BEGIN
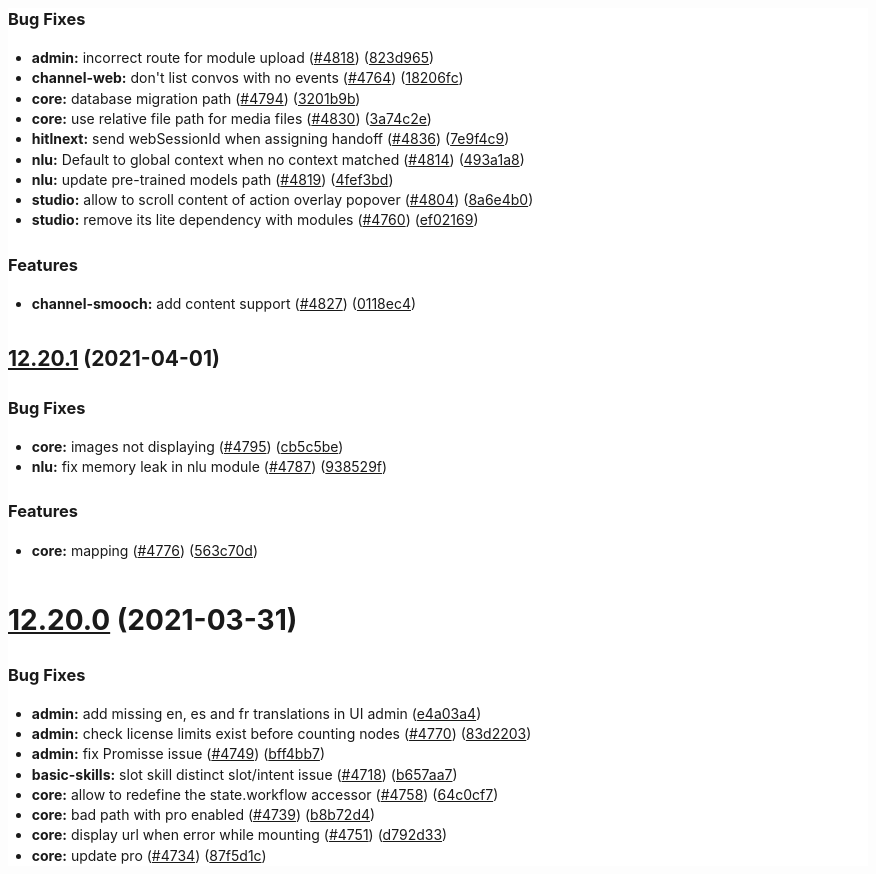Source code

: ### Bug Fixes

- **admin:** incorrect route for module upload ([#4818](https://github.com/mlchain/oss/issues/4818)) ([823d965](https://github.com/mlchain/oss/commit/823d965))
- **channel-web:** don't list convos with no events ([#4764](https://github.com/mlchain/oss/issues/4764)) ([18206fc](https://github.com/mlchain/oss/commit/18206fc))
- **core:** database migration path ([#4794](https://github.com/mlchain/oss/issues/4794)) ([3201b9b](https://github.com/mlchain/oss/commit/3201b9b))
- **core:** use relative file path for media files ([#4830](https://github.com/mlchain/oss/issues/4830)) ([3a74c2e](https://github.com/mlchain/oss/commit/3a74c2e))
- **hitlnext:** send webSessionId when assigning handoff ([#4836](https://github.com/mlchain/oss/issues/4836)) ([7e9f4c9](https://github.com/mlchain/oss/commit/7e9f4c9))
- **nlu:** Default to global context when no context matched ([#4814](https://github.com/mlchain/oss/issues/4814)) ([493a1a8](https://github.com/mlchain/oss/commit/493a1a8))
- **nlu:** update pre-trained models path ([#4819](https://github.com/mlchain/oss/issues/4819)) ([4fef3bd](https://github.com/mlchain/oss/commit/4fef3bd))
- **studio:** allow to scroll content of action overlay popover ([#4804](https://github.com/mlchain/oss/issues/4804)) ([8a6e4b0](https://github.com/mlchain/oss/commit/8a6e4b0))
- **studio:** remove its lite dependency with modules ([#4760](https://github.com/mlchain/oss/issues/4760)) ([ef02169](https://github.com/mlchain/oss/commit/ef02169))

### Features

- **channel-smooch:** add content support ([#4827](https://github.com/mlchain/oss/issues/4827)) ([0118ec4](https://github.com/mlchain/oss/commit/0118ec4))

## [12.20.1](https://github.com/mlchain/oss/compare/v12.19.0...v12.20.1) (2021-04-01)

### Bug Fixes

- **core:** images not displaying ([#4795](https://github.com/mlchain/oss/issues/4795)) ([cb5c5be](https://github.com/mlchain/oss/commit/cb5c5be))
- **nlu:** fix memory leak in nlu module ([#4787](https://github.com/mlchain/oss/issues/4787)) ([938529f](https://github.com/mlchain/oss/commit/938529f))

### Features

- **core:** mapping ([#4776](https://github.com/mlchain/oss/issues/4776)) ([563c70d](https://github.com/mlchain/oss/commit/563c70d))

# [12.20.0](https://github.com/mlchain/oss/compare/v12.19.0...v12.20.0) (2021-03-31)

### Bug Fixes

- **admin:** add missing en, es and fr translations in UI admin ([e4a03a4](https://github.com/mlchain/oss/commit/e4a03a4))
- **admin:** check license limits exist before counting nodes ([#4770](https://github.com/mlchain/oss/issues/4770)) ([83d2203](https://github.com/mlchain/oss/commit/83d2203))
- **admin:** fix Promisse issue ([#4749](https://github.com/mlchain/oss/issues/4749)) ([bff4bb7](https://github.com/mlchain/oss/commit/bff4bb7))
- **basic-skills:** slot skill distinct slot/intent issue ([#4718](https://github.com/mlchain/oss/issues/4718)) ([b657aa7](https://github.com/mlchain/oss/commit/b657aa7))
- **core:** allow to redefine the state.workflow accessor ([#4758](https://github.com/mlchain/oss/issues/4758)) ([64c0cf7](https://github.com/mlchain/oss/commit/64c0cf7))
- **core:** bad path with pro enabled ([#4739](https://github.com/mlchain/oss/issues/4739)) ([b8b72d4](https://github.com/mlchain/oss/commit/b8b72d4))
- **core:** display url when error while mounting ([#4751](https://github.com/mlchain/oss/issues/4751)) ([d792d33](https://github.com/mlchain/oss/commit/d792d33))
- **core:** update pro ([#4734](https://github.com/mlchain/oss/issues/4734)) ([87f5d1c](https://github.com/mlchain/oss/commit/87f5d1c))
END
— Problem —
From the records above, print only the lines between the one holding "- **studio:** remove" and the one holding "- **channel-smooch:** add", inclusive, exactly as they stand.

— Exercise output —
- **studio:** remove its lite dependency with modules ([#4760](https://github.com/mlchain/oss/issues/4760)) ([ef02169](https://github.com/mlchain/oss/commit/ef02169))

### Features

- **channel-smooch:** add content support ([#4827](https://github.com/mlchain/oss/issues/4827)) ([0118ec4](https://github.com/mlchain/oss/commit/0118ec4))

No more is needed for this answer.